Zur Entwicklung im Einwandererland Deutschland sagte Laschet, die Bundesrepublik habe die Bildung und Sprachförderung von Zugewanderten in den letzten 50 Jahren vernachlässigt. Der demografische Wandel erfordere eine bessere Integration von in Deutschland lebenden Bürgern mit Migrationshintergrund. "Man muss um die besten Köpfe der Welt werben", sagte Laschet. "Wir müssen ausstrahlen, dass uns Zuwanderung willkommen ist."

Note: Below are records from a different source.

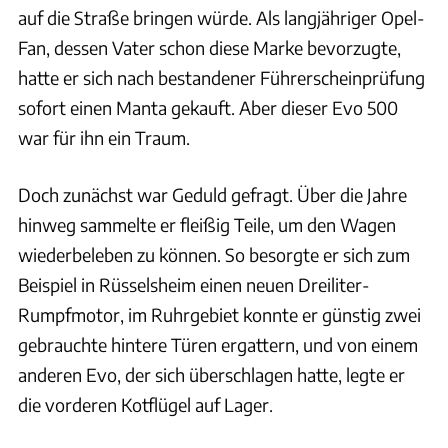
auf die Straße bringen würde. Als langjähriger Opel-
Fan, dessen Vater schon diese Marke bevorzugte,
hatte er sich nach bestandener Führerscheinprüfung
sofort einen Manta gekauft. Aber dieser Evo 500
war für ihn ein Traum.
Doch zunächst war Geduld gefragt. Über die Jahre
hinweg sammelte er fleißig Teile, um den Wagen
wiederbeleben zu können. So besorgte er sich zum
Beispiel in Rüsselsheim einen neuen Dreiliter-
Rumpfmotor, im Ruhrgebiet konnte er günstig zwei
gebrauchte hintere Türen ergattern, und von einem
anderen Evo, der sich überschlagen hatte, legte er
die vorderen Kotflügel auf Lager.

Overbeck hat keine Angst vor dem demografischen Wandel. Der Wandel sei etwas Positives und "nichts, was Angst macht". Der Ruhrbischof appellierte an die Politik, den Mittelstand im Ruhrgebiet zu fördern, weil nur er auf Dauer solche Arbeitsplätze einrichten könne, die jungen Menschen eine verlässliche Perspektive bieten. Zudem forderte er mehr Hilfsangebote für Familien. In Hinsicht auf die Anforderungen von Pflege und Kinderbetreuung sei es erforderlich, ein neues Sozialhilfesystem zu entwickeln – mit mehr Gemeinschaftssinn und ehrenamtliche Arbeit. "Es wird viele Leistungen geben, die nicht mehr bezahlt werden."
Von der Liebe zur Wirklichkeit
Overbeck sagte: "Wir müssen lernen, die Liebe zur Wirklichkeit zu entwickeln." Und dazu gehöre es auch, jene Herausforderungen anzunehmen, die ein Kinderwunsch in wirtschaftlich schwieriger Zeit darstelle. Eine Familie sei eben nicht aufzuwiegen mit Geld und Karriere. "Meine Damen und Herren, kriegen Sie Kinder!", ermunterte der Bischof die Jüngeren unter den rund 120 Zuhörern. Die Gesellschaft habe die Aufgabe, eine kinderfreundliche Atmosphäre zu schaffen, damit mehr Eheleute "Ja" zur Familie sagen.